== WHAT THE TASK ASKS ==
Write out every line of the following material without any change.

(Stored data entries)
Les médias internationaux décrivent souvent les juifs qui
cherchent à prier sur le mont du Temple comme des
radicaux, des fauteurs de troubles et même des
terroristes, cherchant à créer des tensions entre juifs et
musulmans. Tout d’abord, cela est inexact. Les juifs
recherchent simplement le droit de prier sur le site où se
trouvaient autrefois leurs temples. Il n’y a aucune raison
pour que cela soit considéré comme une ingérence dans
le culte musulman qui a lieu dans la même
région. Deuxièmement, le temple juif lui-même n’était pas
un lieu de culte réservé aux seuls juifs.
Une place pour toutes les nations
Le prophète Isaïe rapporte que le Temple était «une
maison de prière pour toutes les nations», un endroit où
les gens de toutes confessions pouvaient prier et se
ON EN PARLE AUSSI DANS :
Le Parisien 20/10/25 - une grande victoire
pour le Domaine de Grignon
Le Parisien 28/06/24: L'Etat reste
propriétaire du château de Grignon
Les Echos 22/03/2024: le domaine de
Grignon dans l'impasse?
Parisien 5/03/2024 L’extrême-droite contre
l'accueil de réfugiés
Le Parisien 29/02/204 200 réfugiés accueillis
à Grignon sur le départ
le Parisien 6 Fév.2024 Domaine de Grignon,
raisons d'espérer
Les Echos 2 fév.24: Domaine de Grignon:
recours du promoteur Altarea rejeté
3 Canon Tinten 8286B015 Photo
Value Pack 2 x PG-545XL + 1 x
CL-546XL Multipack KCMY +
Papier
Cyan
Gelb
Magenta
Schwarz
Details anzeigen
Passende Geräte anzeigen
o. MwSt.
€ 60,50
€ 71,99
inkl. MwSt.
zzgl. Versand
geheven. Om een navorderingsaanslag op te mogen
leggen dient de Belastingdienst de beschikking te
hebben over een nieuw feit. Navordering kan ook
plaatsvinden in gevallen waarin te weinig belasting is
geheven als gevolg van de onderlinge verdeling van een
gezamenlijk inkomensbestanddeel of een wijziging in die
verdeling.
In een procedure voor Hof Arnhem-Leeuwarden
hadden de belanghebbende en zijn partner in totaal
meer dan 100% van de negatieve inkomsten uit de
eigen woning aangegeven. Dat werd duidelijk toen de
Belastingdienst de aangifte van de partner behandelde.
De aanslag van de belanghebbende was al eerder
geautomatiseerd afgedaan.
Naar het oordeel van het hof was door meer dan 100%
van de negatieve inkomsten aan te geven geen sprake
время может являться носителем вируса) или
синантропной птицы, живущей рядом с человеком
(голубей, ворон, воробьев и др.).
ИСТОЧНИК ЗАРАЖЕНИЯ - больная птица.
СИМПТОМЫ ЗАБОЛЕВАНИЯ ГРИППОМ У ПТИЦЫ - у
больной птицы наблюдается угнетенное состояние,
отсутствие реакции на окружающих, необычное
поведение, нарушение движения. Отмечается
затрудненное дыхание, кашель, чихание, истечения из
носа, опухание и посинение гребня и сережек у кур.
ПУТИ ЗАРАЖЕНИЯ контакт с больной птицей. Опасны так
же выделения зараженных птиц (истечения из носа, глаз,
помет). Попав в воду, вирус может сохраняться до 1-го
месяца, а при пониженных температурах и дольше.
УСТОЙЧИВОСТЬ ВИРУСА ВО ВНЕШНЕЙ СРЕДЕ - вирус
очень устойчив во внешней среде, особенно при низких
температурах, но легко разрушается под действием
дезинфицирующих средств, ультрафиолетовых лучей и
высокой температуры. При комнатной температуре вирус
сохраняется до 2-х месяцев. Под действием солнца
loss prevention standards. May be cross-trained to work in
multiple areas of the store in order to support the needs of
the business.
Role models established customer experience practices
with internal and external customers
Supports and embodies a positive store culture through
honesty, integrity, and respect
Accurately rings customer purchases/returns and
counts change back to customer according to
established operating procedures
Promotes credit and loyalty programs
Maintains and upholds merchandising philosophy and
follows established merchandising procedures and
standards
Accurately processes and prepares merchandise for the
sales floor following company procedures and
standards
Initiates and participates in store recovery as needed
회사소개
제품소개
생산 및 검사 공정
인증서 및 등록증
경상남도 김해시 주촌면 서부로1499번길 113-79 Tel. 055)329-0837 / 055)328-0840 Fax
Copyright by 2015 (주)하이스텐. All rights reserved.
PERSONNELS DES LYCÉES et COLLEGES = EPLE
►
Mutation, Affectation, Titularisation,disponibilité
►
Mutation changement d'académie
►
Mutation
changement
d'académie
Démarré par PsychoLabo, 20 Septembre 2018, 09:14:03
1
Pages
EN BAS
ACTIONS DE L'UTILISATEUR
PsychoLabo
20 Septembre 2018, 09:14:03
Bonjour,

== OUTPUT OF THE EXERCISE ==
Les médias internationaux décrivent souvent les juifs qui
cherchent à prier sur le mont du Temple comme des
radicaux, des fauteurs de troubles et même des
terroristes, cherchant à créer des tensions entre juifs et
musulmans. Tout d’abord, cela est inexact. Les juifs
recherchent simplement le droit de prier sur le site où se
trouvaient autrefois leurs temples. Il n’y a aucune raison
pour que cela soit considéré comme une ingérence dans
le culte musulman qui a lieu dans la même
région. Deuxièmement, le temple juif lui-même n’était pas
un lieu de culte réservé aux seuls juifs.
Une place pour toutes les nations
Le prophète Isaïe rapporte que le Temple était «une
maison de prière pour toutes les nations», un endroit où
les gens de toutes confessions pouvaient prier et se
ON EN PARLE AUSSI DANS :
Le Parisien 20/10/25 - une grande victoire
pour le Domaine de Grignon
Le Parisien 28/06/24: L'Etat reste
propriétaire du château de Grignon
Les Echos 22/03/2024: le domaine de
Grignon dans l'impasse?
Parisien 5/03/2024 L’extrême-droite contre
l'accueil de réfugiés
Le Parisien 29/02/204 200 réfugiés accueillis
à Grignon sur le départ
le Parisien 6 Fév.2024 Domaine de Grignon,
raisons d'espérer
Les Echos 2 fév.24: Domaine de Grignon:
recours du promoteur Altarea rejeté
3 Canon Tinten 8286B015 Photo
Value Pack 2 x PG-545XL + 1 x
CL-546XL Multipack KCMY +
Papier
Cyan
Gelb
Magenta
Schwarz
Details anzeigen
Passende Geräte anzeigen
o. MwSt.
€ 60,50
€ 71,99
inkl. MwSt.
zzgl. Versand
geheven. Om een navorderingsaanslag op te mogen
leggen dient de Belastingdienst de beschikking te
hebben over een nieuw feit. Navordering kan ook
plaatsvinden in gevallen waarin te weinig belasting is
geheven als gevolg van de onderlinge verdeling van een
gezamenlijk inkomensbestanddeel of een wijziging in die
verdeling.
In een procedure voor Hof Arnhem-Leeuwarden
hadden de belanghebbende en zijn partner in totaal
meer dan 100% van de negatieve inkomsten uit de
eigen woning aangegeven. Dat werd duidelijk toen de
Belastingdienst de aangifte van de partner behandelde.
De aanslag van de belanghebbende was al eerder
geautomatiseerd afgedaan.
Naar het oordeel van het hof was door meer dan 100%
van de negatieve inkomsten aan te geven geen sprake
время может являться носителем вируса) или
синантропной птицы, живущей рядом с человеком
(голубей, ворон, воробьев и др.).
ИСТОЧНИК ЗАРАЖЕНИЯ - больная птица.
СИМПТОМЫ ЗАБОЛЕВАНИЯ ГРИППОМ У ПТИЦЫ - у
больной птицы наблюдается угнетенное состояние,
отсутствие реакции на окружающих, необычное
поведение, нарушение движения. Отмечается
затрудненное дыхание, кашель, чихание, истечения из
носа, опухание и посинение гребня и сережек у кур.
ПУТИ ЗАРАЖЕНИЯ контакт с больной птицей. Опасны так
же выделения зараженных птиц (истечения из носа, глаз,
помет). Попав в воду, вирус может сохраняться до 1-го
месяца, а при пониженных температурах и дольше.
УСТОЙЧИВОСТЬ ВИРУСА ВО ВНЕШНЕЙ СРЕДЕ - вирус
очень устойчив во внешней среде, особенно при низких
температурах, но легко разрушается под действием
дезинфицирующих средств, ультрафиолетовых лучей и
высокой температуры. При комнатной температуре вирус
сохраняется до 2-х месяцев. Под действием солнца
loss prevention standards. May be cross-trained to work in
multiple areas of the store in order to support the needs of
the business.
Role models established customer experience practices
with internal and external customers
Supports and embodies a positive store culture through
honesty, integrity, and respect
Accurately rings customer purchases/returns and
counts change back to customer according to
established operating procedures
Promotes credit and loyalty programs
Maintains and upholds merchandising philosophy and
follows established merchandising procedures and
standards
Accurately processes and prepares merchandise for the
sales floor following company procedures and
standards
Initiates and participates in store recovery as needed
회사소개
제품소개
생산 및 검사 공정
인증서 및 등록증
경상남도 김해시 주촌면 서부로1499번길 113-79 Tel. 055)329-0837 / 055)328-0840 Fax
Copyright by 2015 (주)하이스텐. All rights reserved.
PERSONNELS DES LYCÉES et COLLEGES = EPLE
►
Mutation, Affectation, Titularisation,disponibilité
►
Mutation changement d'académie
►
Mutation
changement
d'académie
Démarré par PsychoLabo, 20 Septembre 2018, 09:14:03
1
Pages
EN BAS
ACTIONS DE L'UTILISATEUR
PsychoLabo
20 Septembre 2018, 09:14:03
Bonjour,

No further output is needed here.